■ **What to work on**: The listing must be reproduced in full, exactly as it stands.

=== Section Start ===

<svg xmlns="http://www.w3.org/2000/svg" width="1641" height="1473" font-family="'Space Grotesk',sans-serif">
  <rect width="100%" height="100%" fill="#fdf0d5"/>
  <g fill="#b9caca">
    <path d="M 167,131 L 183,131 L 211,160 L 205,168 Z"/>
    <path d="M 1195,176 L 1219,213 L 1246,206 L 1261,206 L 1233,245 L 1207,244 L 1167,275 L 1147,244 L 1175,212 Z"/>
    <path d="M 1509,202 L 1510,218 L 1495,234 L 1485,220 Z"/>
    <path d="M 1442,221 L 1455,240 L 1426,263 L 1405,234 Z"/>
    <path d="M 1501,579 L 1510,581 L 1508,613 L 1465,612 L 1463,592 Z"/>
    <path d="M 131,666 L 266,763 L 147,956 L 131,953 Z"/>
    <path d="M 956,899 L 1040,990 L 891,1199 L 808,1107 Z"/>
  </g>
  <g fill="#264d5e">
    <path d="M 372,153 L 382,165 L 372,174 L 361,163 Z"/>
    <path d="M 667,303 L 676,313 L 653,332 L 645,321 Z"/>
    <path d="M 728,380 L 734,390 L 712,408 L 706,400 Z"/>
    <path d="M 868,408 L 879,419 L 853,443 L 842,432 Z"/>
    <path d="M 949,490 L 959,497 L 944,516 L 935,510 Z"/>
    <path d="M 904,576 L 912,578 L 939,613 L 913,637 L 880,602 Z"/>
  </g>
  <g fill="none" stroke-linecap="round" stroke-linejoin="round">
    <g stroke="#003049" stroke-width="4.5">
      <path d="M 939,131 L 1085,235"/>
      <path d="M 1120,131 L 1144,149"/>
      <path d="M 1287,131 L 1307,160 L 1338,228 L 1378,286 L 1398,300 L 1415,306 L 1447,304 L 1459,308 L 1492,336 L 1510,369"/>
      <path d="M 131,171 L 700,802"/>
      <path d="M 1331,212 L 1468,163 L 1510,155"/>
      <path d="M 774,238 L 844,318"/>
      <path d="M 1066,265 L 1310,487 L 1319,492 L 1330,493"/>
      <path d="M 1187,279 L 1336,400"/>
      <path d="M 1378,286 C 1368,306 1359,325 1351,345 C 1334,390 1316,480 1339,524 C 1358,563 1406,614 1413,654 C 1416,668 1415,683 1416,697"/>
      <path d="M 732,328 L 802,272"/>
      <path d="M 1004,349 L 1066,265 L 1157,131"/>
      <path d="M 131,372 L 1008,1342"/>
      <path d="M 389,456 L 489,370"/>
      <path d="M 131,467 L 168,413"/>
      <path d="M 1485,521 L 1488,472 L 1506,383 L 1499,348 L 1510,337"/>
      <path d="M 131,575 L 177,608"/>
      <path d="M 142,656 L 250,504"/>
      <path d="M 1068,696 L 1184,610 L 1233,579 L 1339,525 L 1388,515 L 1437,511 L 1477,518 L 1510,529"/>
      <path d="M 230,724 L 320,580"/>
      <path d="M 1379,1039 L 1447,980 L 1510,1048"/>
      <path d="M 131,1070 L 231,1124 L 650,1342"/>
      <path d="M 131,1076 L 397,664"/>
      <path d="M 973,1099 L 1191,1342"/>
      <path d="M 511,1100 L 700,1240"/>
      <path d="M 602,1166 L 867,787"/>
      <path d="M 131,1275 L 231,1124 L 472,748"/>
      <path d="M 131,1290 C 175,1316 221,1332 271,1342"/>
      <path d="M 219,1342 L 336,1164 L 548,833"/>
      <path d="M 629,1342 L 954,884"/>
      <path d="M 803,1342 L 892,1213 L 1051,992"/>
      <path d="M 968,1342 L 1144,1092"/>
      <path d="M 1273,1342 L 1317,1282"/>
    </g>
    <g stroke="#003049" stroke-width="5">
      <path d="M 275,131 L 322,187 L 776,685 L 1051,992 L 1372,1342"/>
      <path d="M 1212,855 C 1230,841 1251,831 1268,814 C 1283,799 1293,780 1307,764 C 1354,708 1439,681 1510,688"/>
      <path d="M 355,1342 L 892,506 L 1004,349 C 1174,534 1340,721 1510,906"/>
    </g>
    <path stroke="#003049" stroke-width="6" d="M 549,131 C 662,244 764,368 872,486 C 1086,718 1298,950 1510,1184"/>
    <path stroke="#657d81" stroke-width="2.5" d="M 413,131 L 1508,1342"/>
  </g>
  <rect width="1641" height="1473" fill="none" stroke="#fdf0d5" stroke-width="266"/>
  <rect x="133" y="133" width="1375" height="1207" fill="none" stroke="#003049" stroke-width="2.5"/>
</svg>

=== Section End ===

■ **Completed exercise**:
<svg xmlns="http://www.w3.org/2000/svg" width="1641" height="1473" font-family="'Space Grotesk',sans-serif">
  <rect width="100%" height="100%" fill="#fdf0d5"/>
  <g fill="#b9caca">
    <path d="M 167,131 L 183,131 L 211,160 L 205,168 Z"/>
    <path d="M 1195,176 L 1219,213 L 1246,206 L 1261,206 L 1233,245 L 1207,244 L 1167,275 L 1147,244 L 1175,212 Z"/>
    <path d="M 1509,202 L 1510,218 L 1495,234 L 1485,220 Z"/>
    <path d="M 1442,221 L 1455,240 L 1426,263 L 1405,234 Z"/>
    <path d="M 1501,579 L 1510,581 L 1508,613 L 1465,612 L 1463,592 Z"/>
    <path d="M 131,666 L 266,763 L 147,956 L 131,953 Z"/>
    <path d="M 956,899 L 1040,990 L 891,1199 L 808,1107 Z"/>
  </g>
  <g fill="#264d5e">
    <path d="M 372,153 L 382,165 L 372,174 L 361,163 Z"/>
    <path d="M 667,303 L 676,313 L 653,332 L 645,321 Z"/>
    <path d="M 728,380 L 734,390 L 712,408 L 706,400 Z"/>
    <path d="M 868,408 L 879,419 L 853,443 L 842,432 Z"/>
    <path d="M 949,490 L 959,497 L 944,516 L 935,510 Z"/>
    <path d="M 904,576 L 912,578 L 939,613 L 913,637 L 880,602 Z"/>
  </g>
  <g fill="none" stroke-linecap="round" stroke-linejoin="round">
    <g stroke="#003049" stroke-width="4.5">
      <path d="M 939,131 L 1085,235"/>
      <path d="M 1120,131 L 1144,149"/>
      <path d="M 1287,131 L 1307,160 L 1338,228 L 1378,286 L 1398,300 L 1415,306 L 1447,304 L 1459,308 L 1492,336 L 1510,369"/>
      <path d="M 131,171 L 700,802"/>
      <path d="M 1331,212 L 1468,163 L 1510,155"/>
      <path d="M 774,238 L 844,318"/>
      <path d="M 1066,265 L 1310,487 L 1319,492 L 1330,493"/>
      <path d="M 1187,279 L 1336,400"/>
      <path d="M 1378,286 C 1368,306 1359,325 1351,345 C 1334,390 1316,480 1339,524 C 1358,563 1406,614 1413,654 C 1416,668 1415,683 1416,697"/>
      <path d="M 732,328 L 802,272"/>
      <path d="M 1004,349 L 1066,265 L 1157,131"/>
      <path d="M 131,372 L 1008,1342"/>
      <path d="M 389,456 L 489,370"/>
      <path d="M 131,467 L 168,413"/>
      <path d="M 1485,521 L 1488,472 L 1506,383 L 1499,348 L 1510,337"/>
      <path d="M 131,575 L 177,608"/>
      <path d="M 142,656 L 250,504"/>
      <path d="M 1068,696 L 1184,610 L 1233,579 L 1339,525 L 1388,515 L 1437,511 L 1477,518 L 1510,529"/>
      <path d="M 230,724 L 320,580"/>
      <path d="M 1379,1039 L 1447,980 L 1510,1048"/>
      <path d="M 131,1070 L 231,1124 L 650,1342"/>
      <path d="M 131,1076 L 397,664"/>
      <path d="M 973,1099 L 1191,1342"/>
      <path d="M 511,1100 L 700,1240"/>
      <path d="M 602,1166 L 867,787"/>
      <path d="M 131,1275 L 231,1124 L 472,748"/>
      <path d="M 131,1290 C 175,1316 221,1332 271,1342"/>
      <path d="M 219,1342 L 336,1164 L 548,833"/>
      <path d="M 629,1342 L 954,884"/>
      <path d="M 803,1342 L 892,1213 L 1051,992"/>
      <path d="M 968,1342 L 1144,1092"/>
      <path d="M 1273,1342 L 1317,1282"/>
    </g>
    <g stroke="#003049" stroke-width="5">
      <path d="M 275,131 L 322,187 L 776,685 L 1051,992 L 1372,1342"/>
      <path d="M 1212,855 C 1230,841 1251,831 1268,814 C 1283,799 1293,780 1307,764 C 1354,708 1439,681 1510,688"/>
      <path d="M 355,1342 L 892,506 L 1004,349 C 1174,534 1340,721 1510,906"/>
    </g>
    <path stroke="#003049" stroke-width="6" d="M 549,131 C 662,244 764,368 872,486 C 1086,718 1298,950 1510,1184"/>
    <path stroke="#657d81" stroke-width="2.5" d="M 413,131 L 1508,1342"/>
  </g>
  <rect width="1641" height="1473" fill="none" stroke="#fdf0d5" stroke-width="266"/>
  <rect x="133" y="133" width="1375" height="1207" fill="none" stroke="#003049" stroke-width="2.5"/>
</svg>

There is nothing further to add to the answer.